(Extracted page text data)
^^^^
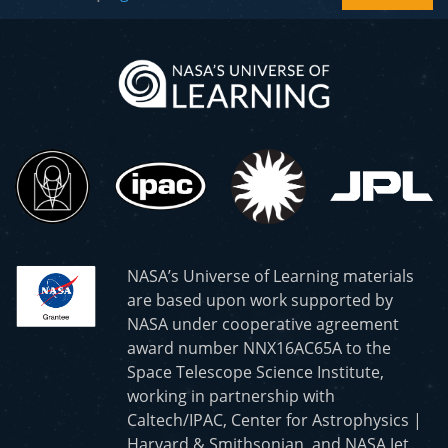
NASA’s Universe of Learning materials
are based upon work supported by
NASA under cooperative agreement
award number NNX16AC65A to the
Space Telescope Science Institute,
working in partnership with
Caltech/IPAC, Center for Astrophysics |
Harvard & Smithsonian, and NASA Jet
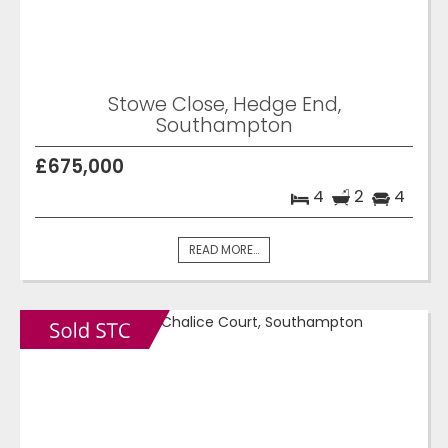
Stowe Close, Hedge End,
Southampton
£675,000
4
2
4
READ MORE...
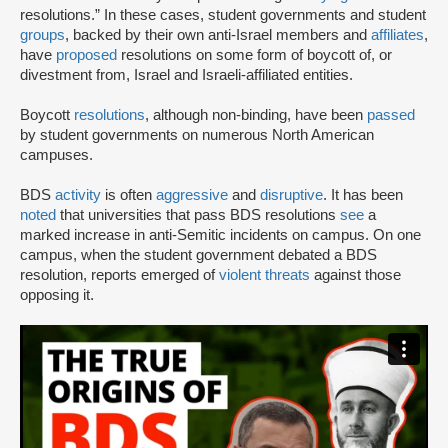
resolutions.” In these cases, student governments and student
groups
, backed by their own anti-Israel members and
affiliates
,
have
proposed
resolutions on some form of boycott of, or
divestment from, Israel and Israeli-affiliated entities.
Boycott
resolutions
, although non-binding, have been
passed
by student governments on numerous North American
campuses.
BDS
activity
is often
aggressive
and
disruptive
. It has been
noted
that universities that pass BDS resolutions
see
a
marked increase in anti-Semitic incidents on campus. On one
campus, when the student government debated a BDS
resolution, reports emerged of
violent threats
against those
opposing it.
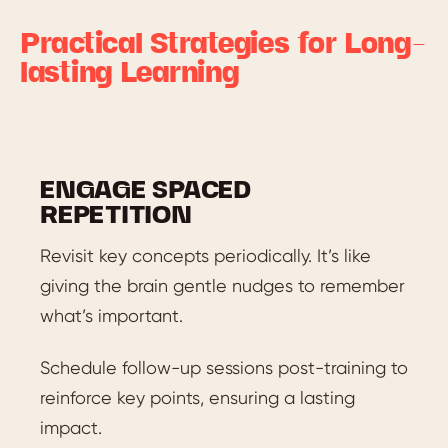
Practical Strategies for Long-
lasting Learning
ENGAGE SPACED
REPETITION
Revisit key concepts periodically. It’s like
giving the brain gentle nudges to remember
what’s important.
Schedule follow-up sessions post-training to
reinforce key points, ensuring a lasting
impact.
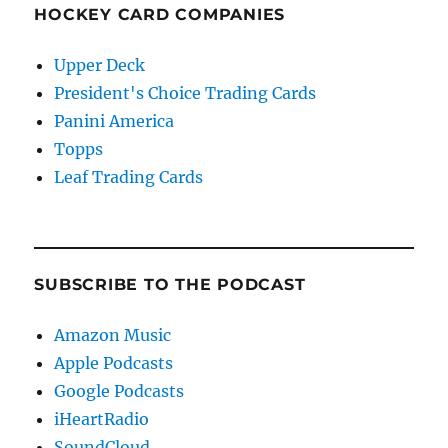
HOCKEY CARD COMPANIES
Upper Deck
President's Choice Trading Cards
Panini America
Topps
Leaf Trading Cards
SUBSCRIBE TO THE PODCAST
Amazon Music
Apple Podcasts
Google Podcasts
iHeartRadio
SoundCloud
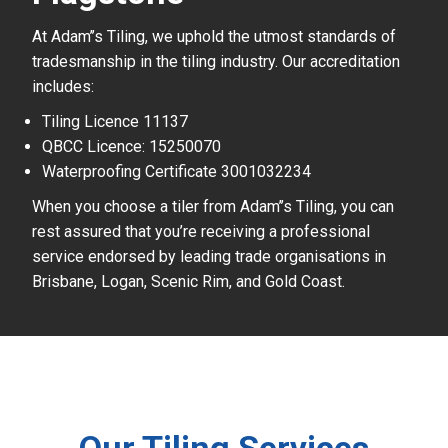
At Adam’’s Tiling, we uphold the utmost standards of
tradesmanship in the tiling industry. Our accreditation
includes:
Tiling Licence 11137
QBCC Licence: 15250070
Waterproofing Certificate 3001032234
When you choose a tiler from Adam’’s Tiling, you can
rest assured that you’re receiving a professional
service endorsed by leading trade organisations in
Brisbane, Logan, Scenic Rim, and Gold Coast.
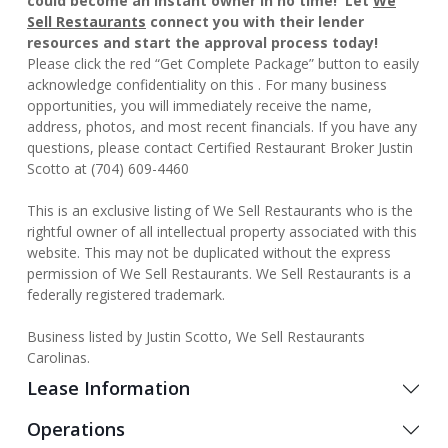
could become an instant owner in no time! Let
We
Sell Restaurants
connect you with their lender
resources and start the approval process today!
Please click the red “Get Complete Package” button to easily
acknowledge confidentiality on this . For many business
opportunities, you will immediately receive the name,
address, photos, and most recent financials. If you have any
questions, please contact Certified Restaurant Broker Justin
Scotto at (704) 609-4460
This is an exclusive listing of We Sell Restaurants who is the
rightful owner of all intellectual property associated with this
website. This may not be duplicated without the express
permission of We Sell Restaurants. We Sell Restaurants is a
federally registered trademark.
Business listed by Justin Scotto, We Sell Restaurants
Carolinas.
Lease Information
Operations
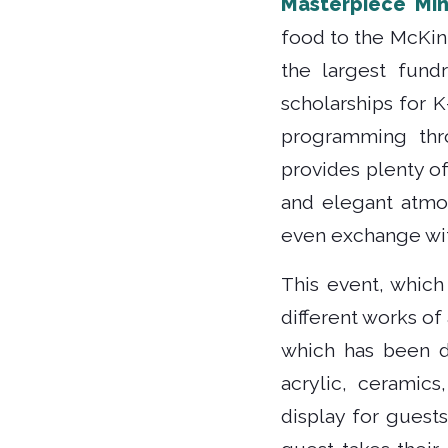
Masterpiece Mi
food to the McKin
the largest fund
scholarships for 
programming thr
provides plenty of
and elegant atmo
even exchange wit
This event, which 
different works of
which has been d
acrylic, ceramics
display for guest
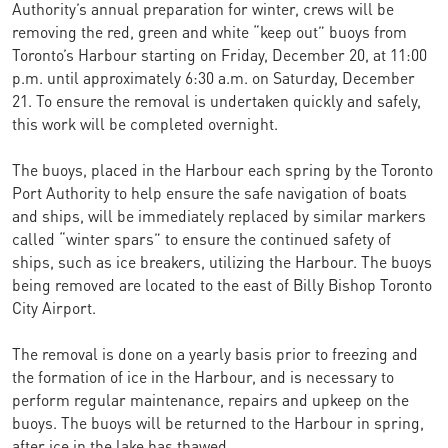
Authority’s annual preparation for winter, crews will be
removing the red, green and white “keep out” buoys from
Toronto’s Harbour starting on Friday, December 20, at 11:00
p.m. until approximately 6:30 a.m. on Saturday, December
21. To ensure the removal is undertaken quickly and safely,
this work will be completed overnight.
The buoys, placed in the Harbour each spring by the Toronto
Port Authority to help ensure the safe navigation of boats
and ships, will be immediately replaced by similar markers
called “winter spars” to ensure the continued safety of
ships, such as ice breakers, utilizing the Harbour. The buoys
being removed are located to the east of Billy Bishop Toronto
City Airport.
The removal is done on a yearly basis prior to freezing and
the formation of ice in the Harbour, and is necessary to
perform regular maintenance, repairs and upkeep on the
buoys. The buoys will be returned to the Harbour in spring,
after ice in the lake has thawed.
^^^^
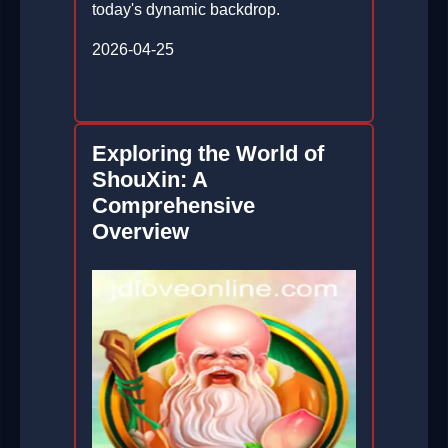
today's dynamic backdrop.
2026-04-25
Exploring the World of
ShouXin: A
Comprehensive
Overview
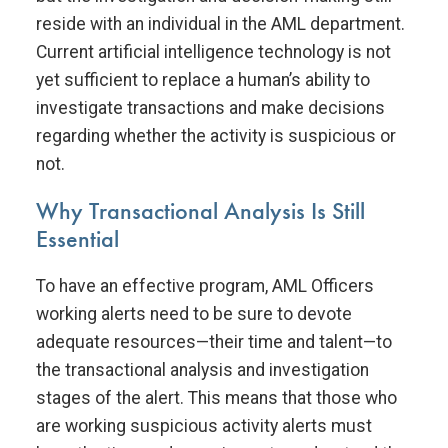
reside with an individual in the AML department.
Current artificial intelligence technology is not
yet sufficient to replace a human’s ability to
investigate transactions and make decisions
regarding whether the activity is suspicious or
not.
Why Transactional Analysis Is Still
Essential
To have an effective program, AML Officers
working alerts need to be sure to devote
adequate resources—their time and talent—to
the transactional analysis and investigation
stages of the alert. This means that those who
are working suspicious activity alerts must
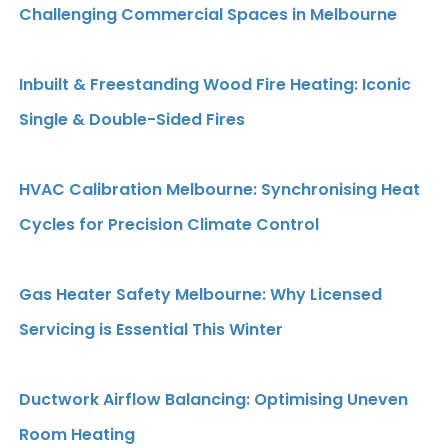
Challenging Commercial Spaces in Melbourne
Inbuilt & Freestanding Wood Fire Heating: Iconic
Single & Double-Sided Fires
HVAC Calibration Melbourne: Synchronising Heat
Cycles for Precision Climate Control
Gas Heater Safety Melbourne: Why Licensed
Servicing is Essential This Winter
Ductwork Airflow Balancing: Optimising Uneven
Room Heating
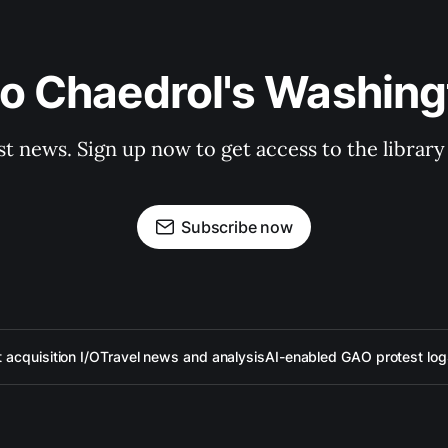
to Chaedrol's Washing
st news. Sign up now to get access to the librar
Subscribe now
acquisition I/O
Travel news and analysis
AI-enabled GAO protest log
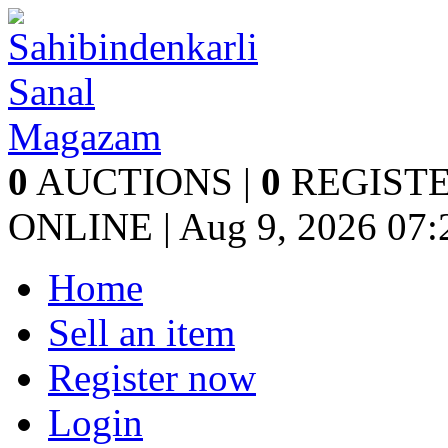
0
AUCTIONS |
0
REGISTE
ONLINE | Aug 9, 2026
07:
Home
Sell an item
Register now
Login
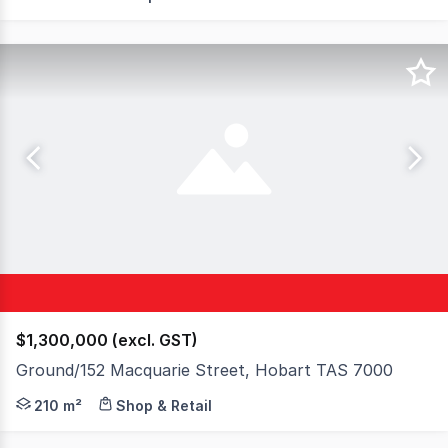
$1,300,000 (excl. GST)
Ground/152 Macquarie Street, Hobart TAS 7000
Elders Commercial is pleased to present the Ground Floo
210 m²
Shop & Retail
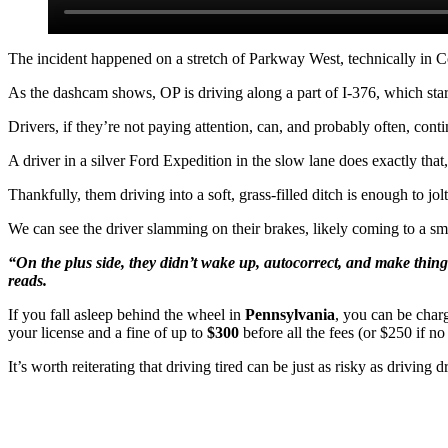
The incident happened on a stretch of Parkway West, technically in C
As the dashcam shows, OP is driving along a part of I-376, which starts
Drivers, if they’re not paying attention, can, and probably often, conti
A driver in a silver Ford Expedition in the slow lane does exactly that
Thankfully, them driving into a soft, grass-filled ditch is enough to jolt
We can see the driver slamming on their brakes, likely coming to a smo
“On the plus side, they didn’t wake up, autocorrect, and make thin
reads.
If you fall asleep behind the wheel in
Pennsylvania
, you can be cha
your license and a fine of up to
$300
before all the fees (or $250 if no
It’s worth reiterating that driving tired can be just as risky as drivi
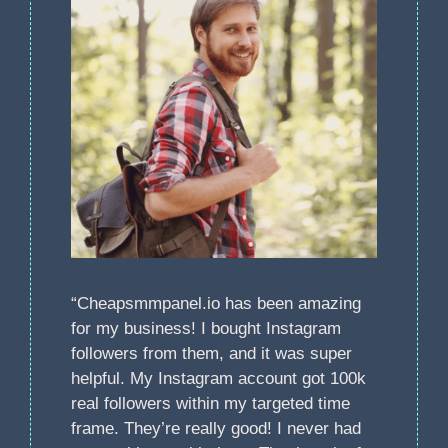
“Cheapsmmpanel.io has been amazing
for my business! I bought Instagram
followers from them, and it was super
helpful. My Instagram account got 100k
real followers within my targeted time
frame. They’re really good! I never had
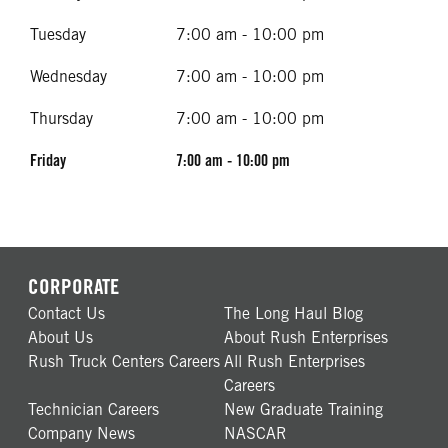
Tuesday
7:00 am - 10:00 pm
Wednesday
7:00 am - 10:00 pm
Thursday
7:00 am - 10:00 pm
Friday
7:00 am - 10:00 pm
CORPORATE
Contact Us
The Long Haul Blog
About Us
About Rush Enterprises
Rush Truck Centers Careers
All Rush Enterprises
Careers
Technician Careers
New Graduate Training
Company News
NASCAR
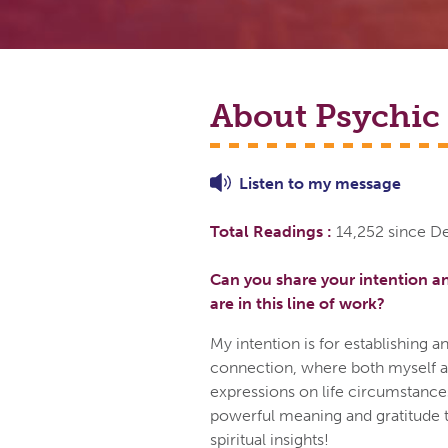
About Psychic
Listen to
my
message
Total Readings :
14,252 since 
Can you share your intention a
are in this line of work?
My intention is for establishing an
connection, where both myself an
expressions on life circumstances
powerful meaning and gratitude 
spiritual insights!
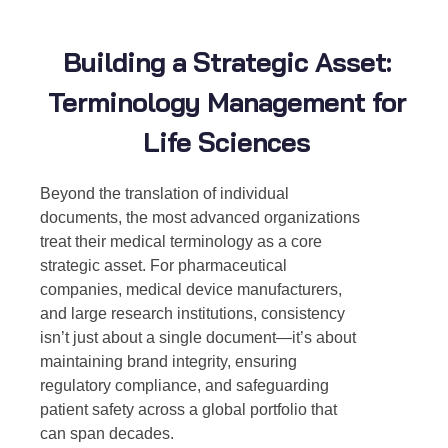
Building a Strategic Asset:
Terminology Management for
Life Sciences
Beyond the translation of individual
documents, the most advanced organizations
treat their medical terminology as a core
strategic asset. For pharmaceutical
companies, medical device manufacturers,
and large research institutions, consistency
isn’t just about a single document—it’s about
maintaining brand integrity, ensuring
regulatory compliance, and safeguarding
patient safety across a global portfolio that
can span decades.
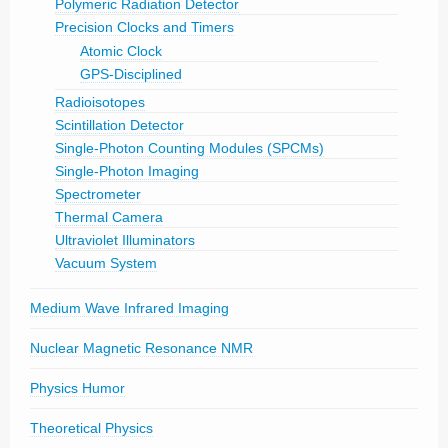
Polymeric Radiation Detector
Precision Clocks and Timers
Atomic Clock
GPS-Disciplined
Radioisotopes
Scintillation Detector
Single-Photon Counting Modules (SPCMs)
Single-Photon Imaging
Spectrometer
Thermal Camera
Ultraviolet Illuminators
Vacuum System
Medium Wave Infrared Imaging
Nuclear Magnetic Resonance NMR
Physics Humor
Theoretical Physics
^^^^
▶ [Required work]
Copy the lines of the records starting at the line that contains "NASA’s Universe of Learning materials" and ending after the line that contains "READ MORE...". Leave the pictures out of your copy.

▶ [Expected output]
NASA’s Universe of Learning materials
are based upon work supported by
NASA under cooperative agreement
award number NNX16AC65A to the
Space Telescope Science Institute,
working in partnership with
Caltech/IPAC, Center for Astrophysics |
Harvard & Smithsonian, and NASA Jet
Stowe Close, Hedge End,
Southampton
£675,000
4
2
4
READ MORE...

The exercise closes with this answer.